(Provided data begins)

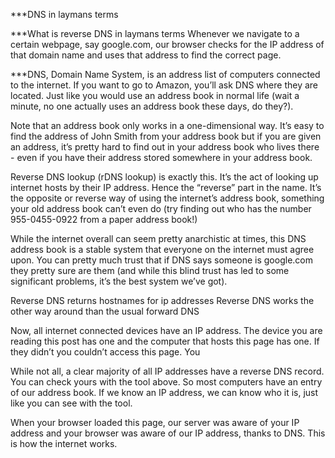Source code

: ***DNS in laymans terms

***What is reverse DNS in laymans terms
Whenever we navigate to a certain webpage, say google.com, our browser checks for the IP address of that domain name and uses that address to find the correct page.

***DNS, Domain Name System, is an address list of computers connected to the internet. If you want to go to Amazon, you’ll ask DNS where they are located. Just like you would use an address book in normal life (wait a minute, no one actually uses an address book these days, do they?).

Note that an address book only works in a one-dimensional way. It’s easy to find the address of John Smith from your address book but if you are given an address, it’s pretty hard to find out in your address book who lives there - even if you have their address stored somewhere in your address book.

Reverse DNS lookup (rDNS lookup) is exactly this. It’s the act of looking up internet hosts by their IP address. Hence the “reverse” part in the name. It’s the opposite or reverse way of using the internet’s address book, something your old address book can’t even do (try finding out who has the number 955-0455-0922 from a paper address book!)

While the internet overall can seem pretty anarchistic at times, this DNS address book is a stable system that everyone on the internet must agree upon. You can pretty much trust that if DNS says someone is google.com they pretty sure are them (and while this blind trust has led to some significant problems, it’s the best system we’ve got).

Reverse DNS returns hostnames for ip addresses Reverse DNS works the other way around than the usual forward DNS

Now, all internet connected devices have an IP address. The device you are reading this post has one and the computer that hosts this page has one. If they didn’t you couldn’t access this page. You

While not all, a clear majority of all IP addresses have a reverse DNS record. You can check yours with the tool above. So most computers have an entry of our address book. If we know an IP address, we can know who it is, just like you can see with the tool.

When your browser loaded this page, our server was aware of your IP address and your browser was aware of our IP address, thanks to DNS. This is how the internet works.
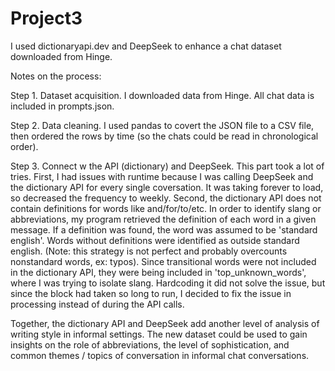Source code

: # Project3
I used dictionaryapi.dev and DeepSeek to enhance a chat dataset downloaded from Hinge. 

Notes on the process:

Step 1. Dataset acquisition. I downloaded data from Hinge. All chat data is included in prompts.json. 

Step 2. Data cleaning. I used pandas to covert the JSON file to a CSV file, then  ordered the rows by time (so the chats could be read in chronological order). 

Step 3. Connect w the API (dictionary) and DeepSeek. This part took a lot of tries. First, I had issues with runtime because I was calling DeepSeek and the dictionary API for every single coversation. It was taking forever to load, so decreased the frequency to weekly. Second, the dictionary API does not contain definitions for words like and/for/to/etc. In order to identify slang or abbreviations, my program retrieved the definition of each word in a given message. If a definition was found, the word was assumed to be 'standard english'. Words without definitions were identified as outside standard english. (Note: this strategy is not perfect and probably overcounts nonstandard words, ex: typos). Since transitional words were not included in the dictionary API, they were being included in 'top_unknown_words', where I was trying to isolate slang. Hardcoding it did not solve the issue, but since the block had taken so long to run, I decided to fix the issue in processing instead of during the API calls. 

Together, the dictionary API and DeepSeek add another level of analysis of writing style in informal settings. The new dataset could be used to gain insights on the role of abbreviations, the level of sophistication, and common themes / topics of conversation in informal chat conversations. 

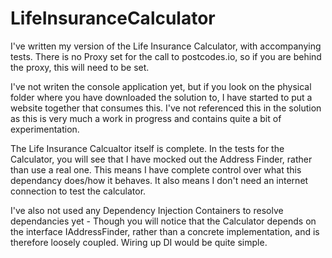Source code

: # LifeInsuranceCalculator

I've written my version of the Life Insurance Calculator, with accompanying tests.
There is no Proxy set for the call to postcodes.io, so if you are behind the proxy, this will need to be set.

I've not writen the console application yet, but if you look on the physical folder where you have downloaded the solution to, I have started to put a website together that consumes this.
I've not referenced this in the solution as this is very much a work in progress and contains quite a bit of experimentation.

The Life Insurance Calcualtor itself is complete.
In the tests for the Calculator, you will see that I have mocked out the Address Finder, rather than use a real one.
This means I have complete control over what this dependancy does/how it behaves.
It also means I don't need an internet connection to test the calculator.

I've also not used any Dependency Injection Containers to resolve dependancies yet - Though you will notice that the Calculator depends on  the interface IAddressFinder, rather than a concrete implementation, and is therefore loosely coupled.
Wiring up DI would be quite simple.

(Provided data ends)

Exercise objective
Copy range, inclusive: the line holding "Notes on the" to the line holding "Step 2. Data". Reproduce exactly those lines of the records above and no others.

Response below
Notes on the process:

Step 1. Dataset acquisition. I downloaded data from Hinge. All chat data is included in prompts.json. 

Step 2. Data cleaning. I used pandas to covert the JSON file to a CSV file, then  ordered the rows by time (so the chats could be read in chronological order). 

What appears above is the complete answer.